Compare the average artisan and the average country squire, and it may be doubted if you will find a pin to choose between the two in point of ignorance, class feeling, or prejudice. It is true that the ignorance is of a different sort--that the class feeling is in favour of a different class and that the prejudice has a distinct savour of wrong-headedness in each case--but it is questionable if the one is either a bit better, or a bit worse, than the other.

The old protectionist theory is the doctrine of trades unions as applied by the squires, and the modern trades unionism is the doctrine of the squires applied by the artisans. Why should we be worse off under one regime than under the other?
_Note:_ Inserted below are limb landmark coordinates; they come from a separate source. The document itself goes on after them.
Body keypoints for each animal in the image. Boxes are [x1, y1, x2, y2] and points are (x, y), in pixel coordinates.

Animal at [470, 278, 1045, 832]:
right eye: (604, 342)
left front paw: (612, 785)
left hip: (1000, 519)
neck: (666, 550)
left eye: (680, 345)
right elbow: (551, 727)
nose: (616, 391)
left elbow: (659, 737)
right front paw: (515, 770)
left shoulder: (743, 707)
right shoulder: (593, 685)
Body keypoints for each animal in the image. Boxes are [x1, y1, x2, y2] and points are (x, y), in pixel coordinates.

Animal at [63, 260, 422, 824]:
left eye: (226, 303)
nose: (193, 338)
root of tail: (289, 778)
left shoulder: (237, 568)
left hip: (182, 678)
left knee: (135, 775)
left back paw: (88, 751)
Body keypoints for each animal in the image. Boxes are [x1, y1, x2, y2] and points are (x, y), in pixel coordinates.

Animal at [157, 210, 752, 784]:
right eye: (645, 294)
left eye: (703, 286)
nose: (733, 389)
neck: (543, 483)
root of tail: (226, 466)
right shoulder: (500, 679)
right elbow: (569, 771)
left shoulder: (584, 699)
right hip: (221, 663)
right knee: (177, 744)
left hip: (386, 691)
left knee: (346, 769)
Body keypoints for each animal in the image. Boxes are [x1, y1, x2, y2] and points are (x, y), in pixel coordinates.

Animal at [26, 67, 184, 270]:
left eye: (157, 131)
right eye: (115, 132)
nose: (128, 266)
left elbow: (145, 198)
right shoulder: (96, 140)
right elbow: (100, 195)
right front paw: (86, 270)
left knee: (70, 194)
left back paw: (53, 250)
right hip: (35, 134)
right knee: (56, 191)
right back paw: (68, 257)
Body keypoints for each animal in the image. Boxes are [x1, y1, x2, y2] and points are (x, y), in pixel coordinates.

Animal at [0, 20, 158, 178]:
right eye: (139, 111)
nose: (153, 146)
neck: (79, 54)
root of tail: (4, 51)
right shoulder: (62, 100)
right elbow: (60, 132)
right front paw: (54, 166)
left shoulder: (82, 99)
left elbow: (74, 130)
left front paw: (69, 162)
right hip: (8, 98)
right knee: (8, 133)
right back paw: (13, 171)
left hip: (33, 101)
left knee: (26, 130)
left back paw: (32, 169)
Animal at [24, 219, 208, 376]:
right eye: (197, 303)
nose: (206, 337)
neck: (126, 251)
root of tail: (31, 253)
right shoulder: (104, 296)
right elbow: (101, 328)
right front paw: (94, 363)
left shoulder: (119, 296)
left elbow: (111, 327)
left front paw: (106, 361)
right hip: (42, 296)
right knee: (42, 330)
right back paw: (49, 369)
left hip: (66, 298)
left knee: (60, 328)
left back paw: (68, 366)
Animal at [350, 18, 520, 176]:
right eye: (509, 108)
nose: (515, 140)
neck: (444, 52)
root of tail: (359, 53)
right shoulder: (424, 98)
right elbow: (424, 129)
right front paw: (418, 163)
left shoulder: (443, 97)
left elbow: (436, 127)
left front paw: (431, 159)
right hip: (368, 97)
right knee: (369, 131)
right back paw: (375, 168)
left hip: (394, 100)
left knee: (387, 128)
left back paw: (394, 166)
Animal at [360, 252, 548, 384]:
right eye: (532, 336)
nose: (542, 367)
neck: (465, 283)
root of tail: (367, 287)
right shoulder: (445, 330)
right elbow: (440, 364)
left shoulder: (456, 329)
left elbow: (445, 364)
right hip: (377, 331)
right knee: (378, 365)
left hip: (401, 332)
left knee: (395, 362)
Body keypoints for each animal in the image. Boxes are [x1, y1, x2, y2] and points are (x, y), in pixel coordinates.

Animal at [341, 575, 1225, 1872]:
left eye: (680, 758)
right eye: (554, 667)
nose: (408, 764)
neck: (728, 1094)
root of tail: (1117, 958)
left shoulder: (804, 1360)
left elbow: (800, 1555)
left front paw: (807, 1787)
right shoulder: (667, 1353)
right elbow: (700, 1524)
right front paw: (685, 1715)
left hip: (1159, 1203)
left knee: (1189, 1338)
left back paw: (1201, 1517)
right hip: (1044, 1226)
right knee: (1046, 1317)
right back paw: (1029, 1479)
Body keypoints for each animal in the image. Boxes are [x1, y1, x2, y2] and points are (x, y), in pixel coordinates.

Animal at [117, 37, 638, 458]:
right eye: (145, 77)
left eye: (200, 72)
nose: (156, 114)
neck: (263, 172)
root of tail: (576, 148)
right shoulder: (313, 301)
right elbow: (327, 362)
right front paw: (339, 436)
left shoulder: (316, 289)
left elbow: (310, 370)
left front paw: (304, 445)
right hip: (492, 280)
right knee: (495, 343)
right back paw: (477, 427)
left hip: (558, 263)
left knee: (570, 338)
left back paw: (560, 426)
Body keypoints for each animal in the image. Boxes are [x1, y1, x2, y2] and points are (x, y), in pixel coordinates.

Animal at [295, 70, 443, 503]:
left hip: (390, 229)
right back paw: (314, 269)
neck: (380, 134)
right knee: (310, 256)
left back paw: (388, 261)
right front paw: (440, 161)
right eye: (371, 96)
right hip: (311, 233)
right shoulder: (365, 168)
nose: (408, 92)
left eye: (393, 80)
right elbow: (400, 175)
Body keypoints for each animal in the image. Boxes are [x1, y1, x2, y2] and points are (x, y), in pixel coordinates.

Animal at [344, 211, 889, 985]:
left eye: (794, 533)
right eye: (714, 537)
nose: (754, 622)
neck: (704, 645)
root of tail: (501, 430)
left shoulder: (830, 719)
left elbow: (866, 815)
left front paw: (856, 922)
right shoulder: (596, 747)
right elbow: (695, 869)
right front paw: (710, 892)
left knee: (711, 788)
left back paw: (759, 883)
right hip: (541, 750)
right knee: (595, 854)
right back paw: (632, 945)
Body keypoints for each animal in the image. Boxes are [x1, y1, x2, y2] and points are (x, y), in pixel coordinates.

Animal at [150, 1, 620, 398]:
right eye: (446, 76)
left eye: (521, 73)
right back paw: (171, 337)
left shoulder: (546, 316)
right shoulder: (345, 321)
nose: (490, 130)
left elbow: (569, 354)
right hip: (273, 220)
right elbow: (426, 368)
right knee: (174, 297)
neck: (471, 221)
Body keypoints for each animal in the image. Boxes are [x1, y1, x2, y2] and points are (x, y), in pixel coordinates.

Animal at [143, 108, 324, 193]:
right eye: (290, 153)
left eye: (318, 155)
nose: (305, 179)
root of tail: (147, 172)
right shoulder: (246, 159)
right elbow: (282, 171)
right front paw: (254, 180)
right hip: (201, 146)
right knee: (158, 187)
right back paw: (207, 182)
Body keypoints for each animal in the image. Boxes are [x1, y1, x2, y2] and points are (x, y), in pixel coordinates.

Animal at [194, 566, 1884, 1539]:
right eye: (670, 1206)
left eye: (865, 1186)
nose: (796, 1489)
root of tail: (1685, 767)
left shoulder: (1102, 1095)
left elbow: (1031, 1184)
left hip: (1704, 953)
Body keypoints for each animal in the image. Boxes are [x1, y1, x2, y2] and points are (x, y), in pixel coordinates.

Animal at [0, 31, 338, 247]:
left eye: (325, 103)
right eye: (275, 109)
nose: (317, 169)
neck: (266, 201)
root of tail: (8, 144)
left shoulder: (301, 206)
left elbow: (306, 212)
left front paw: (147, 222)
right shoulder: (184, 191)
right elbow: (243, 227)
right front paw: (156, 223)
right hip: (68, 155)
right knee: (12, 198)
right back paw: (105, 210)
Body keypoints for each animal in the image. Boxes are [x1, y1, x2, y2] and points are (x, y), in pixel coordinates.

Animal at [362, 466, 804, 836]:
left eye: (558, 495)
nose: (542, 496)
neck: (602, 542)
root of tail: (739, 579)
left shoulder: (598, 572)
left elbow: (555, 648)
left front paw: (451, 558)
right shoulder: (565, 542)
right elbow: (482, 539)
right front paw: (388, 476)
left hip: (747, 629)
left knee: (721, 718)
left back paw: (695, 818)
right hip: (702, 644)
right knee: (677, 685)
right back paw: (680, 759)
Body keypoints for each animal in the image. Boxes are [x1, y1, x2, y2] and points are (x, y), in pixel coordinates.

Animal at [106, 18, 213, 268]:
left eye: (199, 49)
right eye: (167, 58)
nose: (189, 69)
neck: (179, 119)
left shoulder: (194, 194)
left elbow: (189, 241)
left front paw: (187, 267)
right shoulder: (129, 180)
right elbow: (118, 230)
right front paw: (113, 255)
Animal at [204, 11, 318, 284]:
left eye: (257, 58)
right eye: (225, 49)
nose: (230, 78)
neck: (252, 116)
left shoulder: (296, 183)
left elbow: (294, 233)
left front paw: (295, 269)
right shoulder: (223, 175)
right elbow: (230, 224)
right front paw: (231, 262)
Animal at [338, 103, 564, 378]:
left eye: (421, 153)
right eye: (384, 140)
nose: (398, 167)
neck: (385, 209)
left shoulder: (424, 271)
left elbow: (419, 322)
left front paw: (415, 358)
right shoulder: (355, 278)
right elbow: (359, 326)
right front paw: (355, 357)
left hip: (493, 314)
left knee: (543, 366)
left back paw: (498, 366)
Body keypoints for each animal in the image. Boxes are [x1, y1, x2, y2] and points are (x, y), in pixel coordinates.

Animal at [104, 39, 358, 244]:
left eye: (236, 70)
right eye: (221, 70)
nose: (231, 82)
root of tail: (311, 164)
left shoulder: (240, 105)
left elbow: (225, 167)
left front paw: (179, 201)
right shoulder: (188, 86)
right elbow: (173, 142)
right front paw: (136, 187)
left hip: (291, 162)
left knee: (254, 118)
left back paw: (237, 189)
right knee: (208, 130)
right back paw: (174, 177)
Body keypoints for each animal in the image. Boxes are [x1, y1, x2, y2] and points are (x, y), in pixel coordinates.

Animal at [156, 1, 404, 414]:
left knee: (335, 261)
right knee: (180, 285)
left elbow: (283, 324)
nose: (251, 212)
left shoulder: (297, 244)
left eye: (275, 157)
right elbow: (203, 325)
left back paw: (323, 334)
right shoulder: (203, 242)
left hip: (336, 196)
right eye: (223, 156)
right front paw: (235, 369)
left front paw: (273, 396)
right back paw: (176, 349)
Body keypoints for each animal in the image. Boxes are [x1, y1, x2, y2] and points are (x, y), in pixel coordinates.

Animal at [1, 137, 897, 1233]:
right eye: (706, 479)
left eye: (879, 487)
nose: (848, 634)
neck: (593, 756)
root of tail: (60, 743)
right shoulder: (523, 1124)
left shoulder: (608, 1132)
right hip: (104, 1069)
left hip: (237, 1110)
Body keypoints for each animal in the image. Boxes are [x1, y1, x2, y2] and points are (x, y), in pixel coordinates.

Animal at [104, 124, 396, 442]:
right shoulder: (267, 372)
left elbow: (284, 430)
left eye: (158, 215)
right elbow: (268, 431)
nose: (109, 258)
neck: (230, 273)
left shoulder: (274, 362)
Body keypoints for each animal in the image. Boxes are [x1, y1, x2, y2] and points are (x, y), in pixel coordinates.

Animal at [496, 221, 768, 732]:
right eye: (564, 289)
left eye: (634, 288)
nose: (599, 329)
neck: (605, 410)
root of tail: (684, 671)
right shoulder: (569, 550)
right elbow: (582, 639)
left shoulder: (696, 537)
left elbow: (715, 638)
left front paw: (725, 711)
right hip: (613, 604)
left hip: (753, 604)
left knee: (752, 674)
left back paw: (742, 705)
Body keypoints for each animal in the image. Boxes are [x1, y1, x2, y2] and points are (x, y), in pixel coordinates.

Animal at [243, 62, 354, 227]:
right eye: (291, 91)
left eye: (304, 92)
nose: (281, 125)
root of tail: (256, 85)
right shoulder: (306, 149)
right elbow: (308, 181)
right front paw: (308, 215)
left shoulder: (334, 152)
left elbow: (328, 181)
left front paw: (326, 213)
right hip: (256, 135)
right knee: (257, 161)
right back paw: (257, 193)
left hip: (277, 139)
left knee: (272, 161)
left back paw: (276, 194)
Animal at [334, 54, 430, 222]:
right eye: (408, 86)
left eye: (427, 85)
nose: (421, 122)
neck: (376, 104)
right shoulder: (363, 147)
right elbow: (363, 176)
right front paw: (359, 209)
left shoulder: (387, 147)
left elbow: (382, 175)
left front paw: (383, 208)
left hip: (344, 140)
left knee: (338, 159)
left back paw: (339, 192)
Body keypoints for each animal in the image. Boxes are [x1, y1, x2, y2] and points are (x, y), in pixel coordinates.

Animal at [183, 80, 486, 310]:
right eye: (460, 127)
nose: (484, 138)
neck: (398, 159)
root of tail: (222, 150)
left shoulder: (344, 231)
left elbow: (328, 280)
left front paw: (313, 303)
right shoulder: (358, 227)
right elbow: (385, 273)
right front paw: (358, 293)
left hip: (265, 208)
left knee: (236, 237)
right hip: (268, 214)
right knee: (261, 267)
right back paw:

Again, this sceptical minority asks the clergy to think whether it is really want of education which keeps the masses away from their ministrations--whether the most completely educated men are not as open to reproach on this score as the workmen; and whether, perchance, this may not indicate that it is not education which lies at the bottom of the matter?

Once more, these people, whom there is no pleasing, venture to doubt whether the glory which rests upon being able to undersell all the rest of the world, is a very safe kind of glory--whether we may not purchase it too dear; especially if we allow education, which ought to be directed to the making of men, to be diverted into a process of manufacturing human tools, wonderfully adroit in the exercise of some technical industry, but good for nothing else.

And, finally, these people inquire whether it is the masses alone who need a reformed and improved education. They ask whether the richest of our public schools might not well be made to supply knowledge, as well as gentlemanly habits, a strong class feeling, and eminent proficiency in cricket. They seem to think that the noble foundations of our old universities are hardly fulfilling their functions in their present posture of half-clerical seminaries, half racecourses, where men are trained to win a senior wranglership,[51] or a double-first,[52] as horses are trained to win a cup, with as little reference to the needs of after-life in the case of a man as in that of the racer. And, while as zealous for education as the rest, they affirm that, if the education of the richer classes were such as to fit them to be the leaders and the governors of the poorer; and, if the education of the poorer classes were such as to enable them to appreciate really wise guidance and good governance, the politicians need not fear mob-law, nor the clergy lament their want of flocks, nor the capitalists prognosticate the annihilation of the prosperity of the country.

Such is the diversity of opinion upon the why and the wherefore of education. And my hearers will be prepared to expect that the practical recommendations which are put forward are not less discordant. There is a loud cry for compulsory education. We English, in spite of constant experience to the contrary, preserve a touching faith in the efficacy of acts of Parliament; and Ibelieve we should have compulsory education in the courses of next session, if there were the least probability that half a dozen leading statesmen of different parties would agree what that education should be.

Some hold that education without theology is worse than none.